> **Passage for review**
Start of Block

A little more comic art to analyze. Check this out:
Pretty simple, right? These guys make thousands of dollars on their comics, without a big machine behind them, on something they built themselves, from scratch. So they know what they’re doing in the webcomics sphere.
Two notes here: comic story pacing, and the communicative importance of the lettering and bubbling.
I’ll start with the second point because it’s my favorite here. It’s so very subtle, but if you note the areas around each word bubble, you’ll see they’re hand-drawn, and that the “swoosh” towards the character’s mouth is deeply, deeply expressive. You never have any question who’s talking. Sometimes the bubble is allowed to go outside of the panel to carry the story forward. Tycho’s blue bubble overlaps with Gabe’s yellow bubble in the third panel to facilitate that, and also because that slight overlap communicates to the reader that we’re still part of the same phone conversation in panel three, even though the art on that page is completely different. That’s brilliant, and again, so subtle. To further emphasize the fact that the same conversation is going on, the speech bubble’s tail for Gabe’s last line of dialogue still returns to the previous panel. The last two lines of dialogue for Tycho don’t have a tail towards his mouth in the third panel, demonstrating to us that the image in the third panel isn’t part of the ongoing action (the phone conversation) and instead that the conversation is ABOUT the third panel. This could get confusing, except that the speech bubbles are carefully color coded, so you know, with the light blue lines, that it’s Tycho talking.
All of these subtle details rush through the reader’s mind without even getting noticed–and these ninja art techniques build the story without drawing attention to themselves. This is why I have so much respect for good lettering, and it is good lettering and speech bubble art that really distinguishes between a comic artist skilled at sequential storytelling, and someone who can just draw good covers and figures.

End of Block

> **Description of the task**
Write out a section of the webcomic lettering commentary word for word. Begin at the words "A little more" and stop after "lettering and bubbling.".

> **Supplied data**
Start of Block

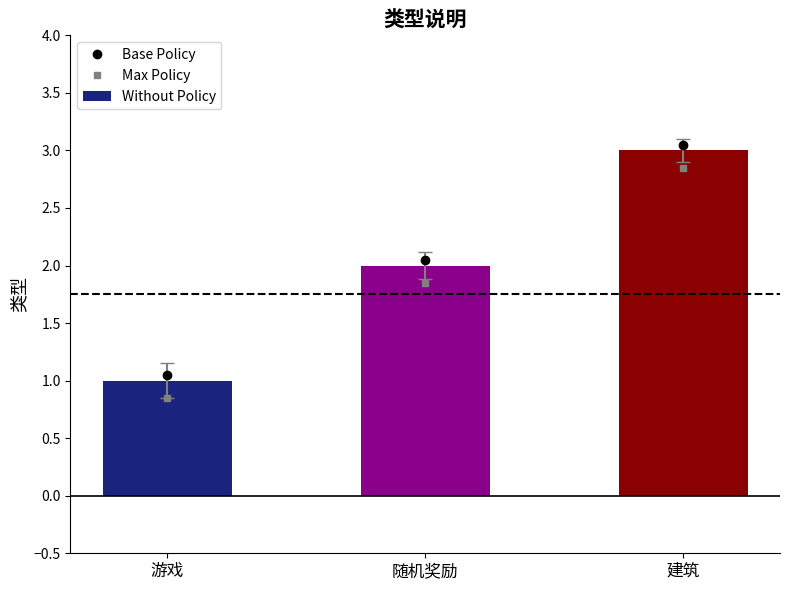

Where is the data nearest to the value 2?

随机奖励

End of Block
Start of Block

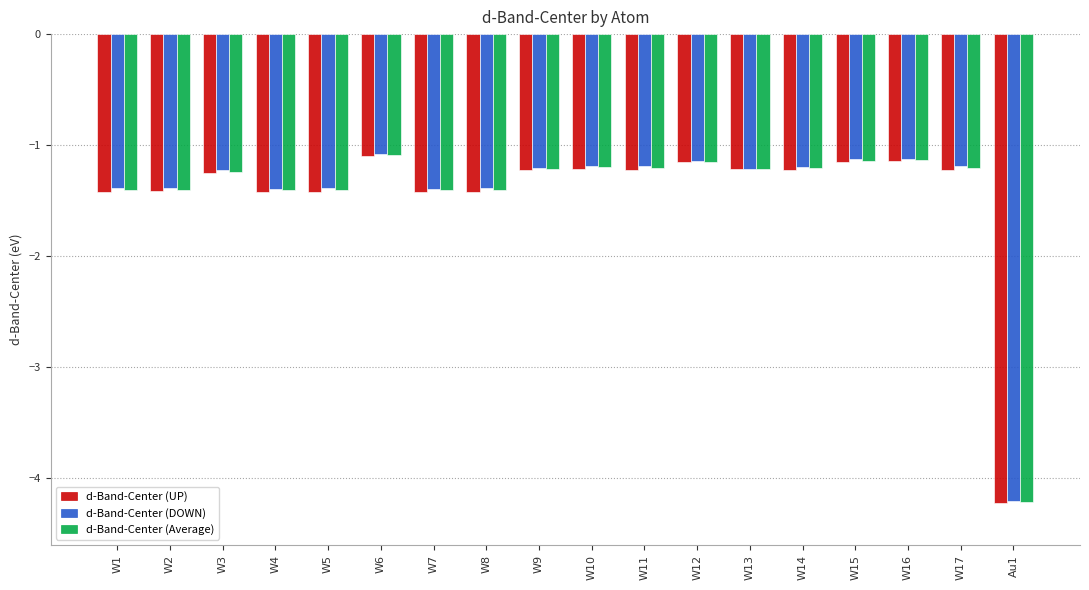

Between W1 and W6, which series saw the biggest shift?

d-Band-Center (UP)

End of Block

> **Solution for this task**
A little more comic art to analyze. Check this out:
Pretty simple, right? These guys make thousands of dollars on their comics, without a big machine behind them, on something they built themselves, from scratch. So they know what they’re doing in the webcomics sphere.
Two notes here: comic story pacing, and the communicative importance of the lettering and bubbling.